Themes

This page will be most useful for users who are familiar with GraphQL Concepts and understand the basics of writing GraphQL Queries.

Querying Themes

WPGraphQL provides support for querying Themes in various ways.

List of Themes

Below is an example of querying a list of Themes.

{
  themes {
    nodes {
      id
      name
      version
    }
  }
}

Query from Authenticated User

Authenticated users with the “edit_themes” capability can query a list of Themes and see all available themes for the site.

Screenshot of a Query for a list of themes from an authenticated user

Query from Public User

A public user or a user without “edit_themes” capability can make the same query and only the active theme will be returned.

The active theme is considered a public entity in WordPress and can be publicly accessed and WPGraphQL respects this access control right.

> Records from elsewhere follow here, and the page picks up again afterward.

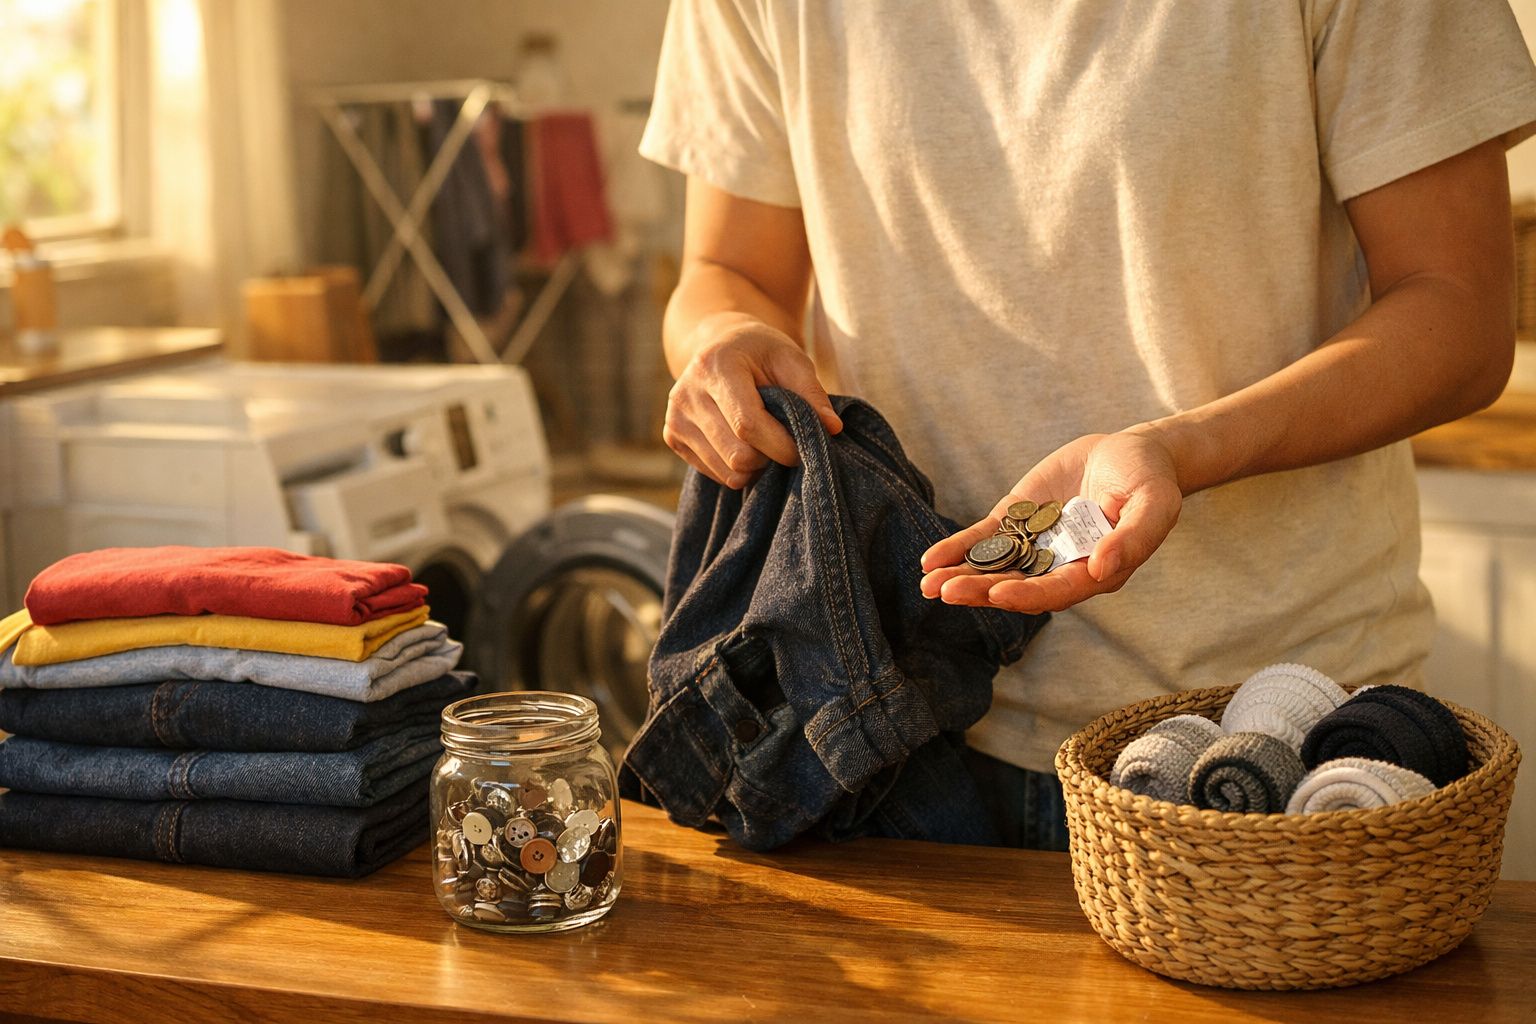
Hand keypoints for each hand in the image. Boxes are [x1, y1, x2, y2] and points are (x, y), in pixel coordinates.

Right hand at [663, 313, 841, 487]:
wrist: (717, 343)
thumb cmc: (760, 352)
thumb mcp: (790, 358)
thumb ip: (811, 393)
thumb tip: (832, 429)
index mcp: (715, 368)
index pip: (747, 424)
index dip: (781, 445)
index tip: (803, 448)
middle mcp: (686, 394)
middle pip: (737, 454)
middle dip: (770, 457)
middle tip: (785, 443)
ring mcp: (675, 418)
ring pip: (727, 471)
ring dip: (756, 467)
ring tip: (765, 441)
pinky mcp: (672, 437)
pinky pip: (716, 474)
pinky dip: (738, 468)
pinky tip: (745, 443)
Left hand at [919, 429, 1183, 612]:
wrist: (1131, 452)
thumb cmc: (1150, 481)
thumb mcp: (1155, 504)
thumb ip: (1134, 538)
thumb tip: (1104, 569)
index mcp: (1094, 573)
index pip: (1057, 591)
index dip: (1028, 595)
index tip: (999, 595)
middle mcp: (1060, 566)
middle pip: (1017, 585)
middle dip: (981, 590)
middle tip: (946, 592)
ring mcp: (1035, 544)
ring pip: (994, 567)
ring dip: (961, 577)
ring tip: (928, 585)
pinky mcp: (1017, 520)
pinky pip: (983, 539)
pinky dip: (957, 549)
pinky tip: (930, 560)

Screenshot of a Query for a list of themes from a non-authenticated user

Content Templates

WPGraphQL exposes page templates assigned to content through the template field on content types that implement the NodeWithTemplate interface.

Querying Templates

{
  pages {
    nodes {
      title
      template {
        templateName
      }
    }
  }
}

For a page using the default template, this returns:

{
  "data": {
    "pages": {
      "nodes": [
        {
          "title": "Sample Page",
          "template": {
            "templateName": "Default"
          }
        }
      ]
    }
  }
}

Classic Themes vs Block Themes

WordPress supports two types of themes, and template behavior differs between them:

Classic Themes (e.g., Twenty Twenty-One)

Classic themes use PHP template files placed in the theme directory. These templates:

  • Are PHP files with a Template Name header comment
  • Are recognized by WordPress via get_page_templates()
  • Appear in WPGraphQL as distinct ContentTemplate types

Example PHP template file (my-template.php):

<?php
/**
 * Template Name: My Custom Template
 */

When this template is assigned to a page, WPGraphQL exposes it:

{
  page(id: "example-page", idType: URI) {
    template {
      __typename      # Returns "MyCustomTemplate"
      templateName    # Returns "My Custom Template"
    }
  }
}

Block Themes (e.g., Twenty Twenty-Five)

Block themes (also called Full Site Editing or FSE themes) use a different template system:

  • Templates are HTML files with block markup in the templates/ directory
  • Template registration is handled via theme.json
  • PHP template files in the theme root are not recognized as page templates

Important: If you’re using a block theme and place a PHP template file in your theme directory, WordPress will not recognize it as a page template. This is WordPress core behavior, not a WPGraphQL limitation.

Template Type Names

WPGraphQL generates GraphQL type names from template names by:

  1. Removing special characters
  2. Converting to PascalCase
  3. Prefixing with Template_ if the name starts with a number or contains only non-ASCII characters
Template NameGraphQL Type
DefaultDefaultTemplate
My Custom TemplateMyCustomTemplate
Full WidthFullWidthTemplate
2 Column LayoutTemplate_2ColumnLayout

Introspecting Available Templates

You can query the schema to see all registered template types:

{
  __type(name: "ContentTemplate") {
    possibleTypes {
      name
    }
  }
}

Mutations

WPGraphQL does not currently support mutations for themes.